Empat Belas

4.3K 243 40
                                    

"Fix ya, Revan ketua kelas, Arkan wakil ketua kelas. Sekretarisnya Dina sama Laura. Bendaharanya gue sama Okta," seru Fitri setelah kami melakukan voting.

"Tulisan gue jelek malah disuruh jadi sekretaris," oceh Laura. "Lo sih, Fin. Ngapain lo ngajuin gue? Gue males tau jadi sekretaris, kerjaannya nulis-nulis nggak jelas," tambahnya kesal.

Gue yang mendengarkan ocehan Laura hanya terkekeh. "Tadi reflek nyebut nama lo, Ra. Sorry deh, sorry," ucap gue. "Lagian lo cocok jadi sekretaris. Seenggaknya kan tulisan lo lebih bagus dari tulisan gue," tambah gue sedikit merendah.

Laura melotot dan memberikan gue tatapan datar sedatar-datarnya. Tapi percayalah, meskipun ekspresinya datar dia masih terlihat cantik. Gue menatapnya polos dan pecahlah tawa gue yang udah gue tahan sejak tadi.

"Jangan ramai elah," seru Riska. Gue meliriknya sekilas, tidak berniat untuk meladeninya karena itu sangat membuang waktu. "Lo juga, jangan lirik-lirik," tambahnya.

"Apaan sih, dari tadi lo komentar terus. Capek gue dengernya," kata gue blak-blakan. Tapi serius, gue capek dengerin komentarnya Riska. Nggak bisa diem ya tuh anak, dikit-dikit komentar.

"Serah gue kan mau ngapain."

"Udah, apaan sih. Fin, jangan di dengerin deh, dari pada lo darah tinggi ngurusin orang kek gitu," kata Laura lalu menoleh ke arah Riska. "Lo juga, jangan bikin ulah kalau nggak mau debat. Lo yang nyuruh kita diem malah lo yang mancing," tambahnya menatap tajam Riska. Itulah Laura, cewek cantik yang tidak bisa diam dan berani. Dia tipe cewek yang kata-katanya pedas dan cablak tapi dia bisa membedakan mana yang benar dan mana uang salah. Bukannya gue takut, tapi gue orang yang nggak terlalu suka memperbesar masalah.

Riska membisu. Kata-kata Laura berhasil menutup mulutnya yang sedari tadi komentar. Laura kembali menghadap depan dan mengajak gue bercanda dengan Fani.

****

"Sama Bu Yuni disuruh ke perpustakaan, bawa bukunya juga," perintah Revan yang sudah menjabat sebagai ketua kelas XI-3.

"Entar lagi aja, gue masih pewe main poker," kata Delvin.

"Lo main poker aja terus. Udah, cepetan ke perpus, nanti Bu Yuni marah," kata Revan mendorong-dorong Delvin dari bangkunya.

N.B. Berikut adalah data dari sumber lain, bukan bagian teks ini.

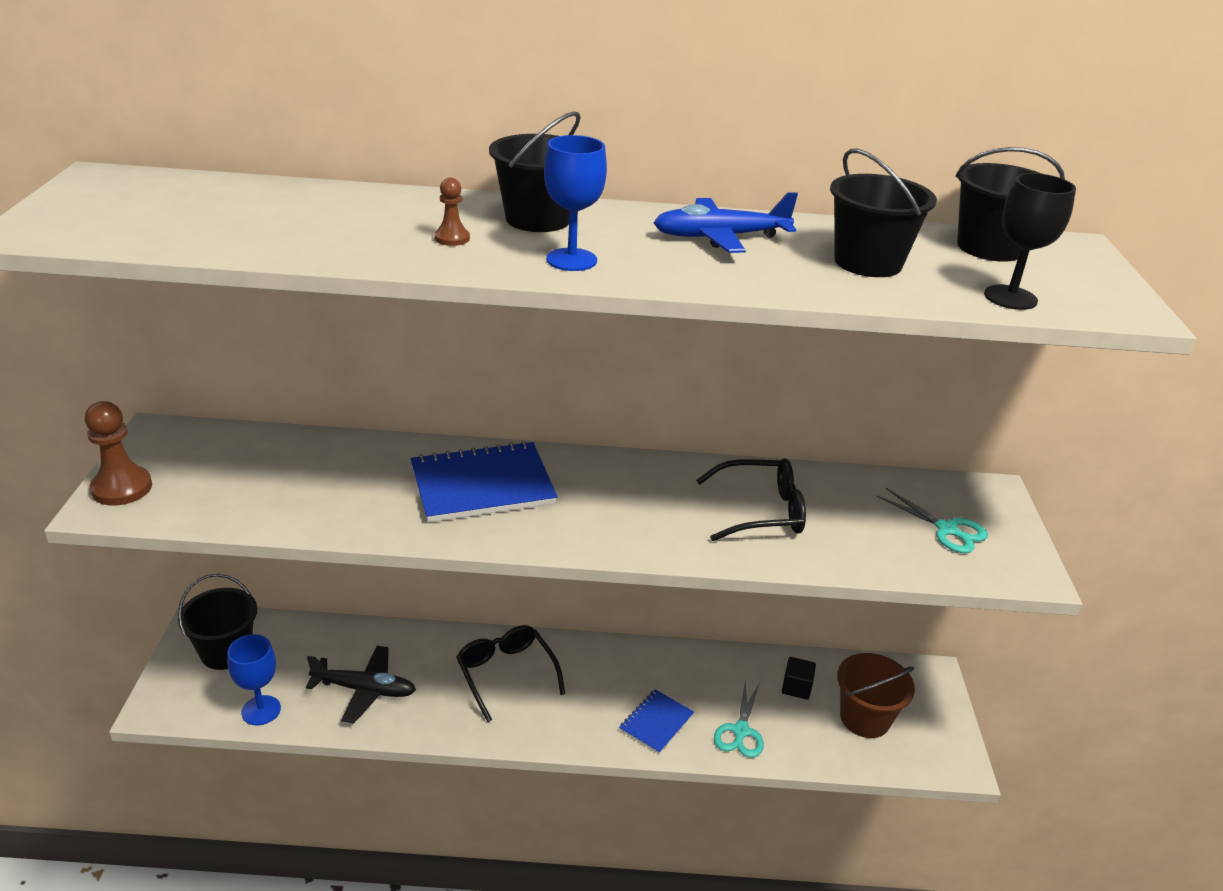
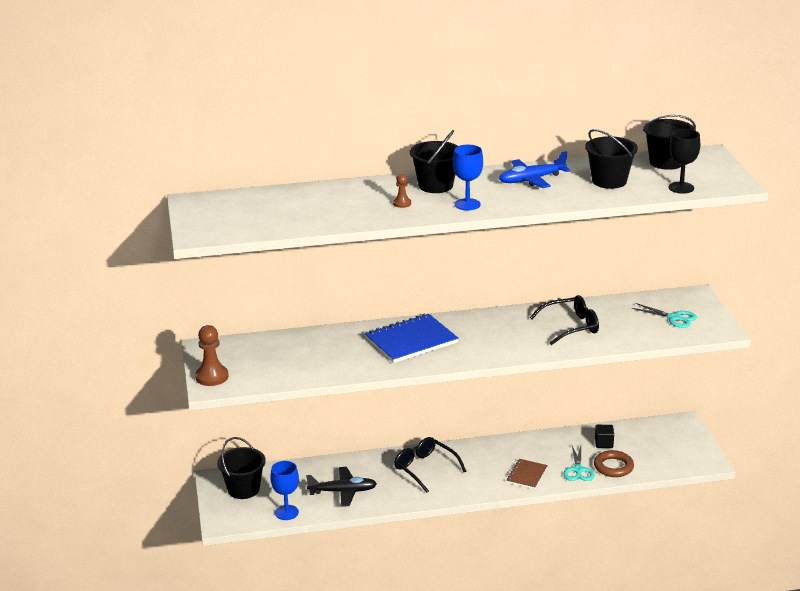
camera: 10 degrees left, 5 degrees down
(656, 722) = (527, 475): blue notebook -> brown notebook
(799, 738) = (613, 467): none -> brown ring
(865, 718) = (649, 451): brown bucket -> none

"Iya, duh sabar kali, Van. Lo kesambet apa sih kok bawel banget? Lo kesana dulu aja, gue nyusul kok, beneran." Delvin berusaha meyakinkan Revan dan akhirnya Revan mengalah, meninggalkan mereka yang masih bermain poker.

"Jangan main poker terus, Vin. Ntar, kalau Pak Robi lihat, habis nyawa lo," kata gue memperingatkan.

"Iya, iya. Gue rapiin dulu kartunya. Lo kesana dulu aja, ntar gue nyusul."

****

Bu Yuni mulai mengeluarkan kalimat-kalimat membosankan di telinga gue. Kata-katanya berbelit-belit dan sangat meresahkan. Gue menatap jendela sambil bertopang dagu, mencoba menghilangkan rasa bosan yang sudah menyeluruh. Gue mendengus, berdoa semoga jam pelajaran Bu Yuni segera berakhir. Kalimat yang keluar dari mulut beliau sama sekali tidak gue hiraukan, seperti angin yang berlalu-lalang tanpa mengandung sepatah arti pun.

"Saya ada urusan di luar sekolah, kalian kerjakan tugas yang baru saja saya sampaikan. Saya tidak mau ada yang tidak mengerjakan. Tugas dikumpulkan pertemuan depan," kata Bu Yuni mengakhiri penjelasan yang panjang kali lebar sama dengan luas. "Siapa ketua kelas dan wakil ketua kelasnya?" tanya Bu Yuni. Revan dan Arkan mengangkat tangan kanannya, memberi kode bahwa mereka adalah sepasang pemimpin kelas XI-3. "Saya serahkan teman-teman kalian pada kalian berdua, jangan sampai membuat kagaduhan," tambah beliau.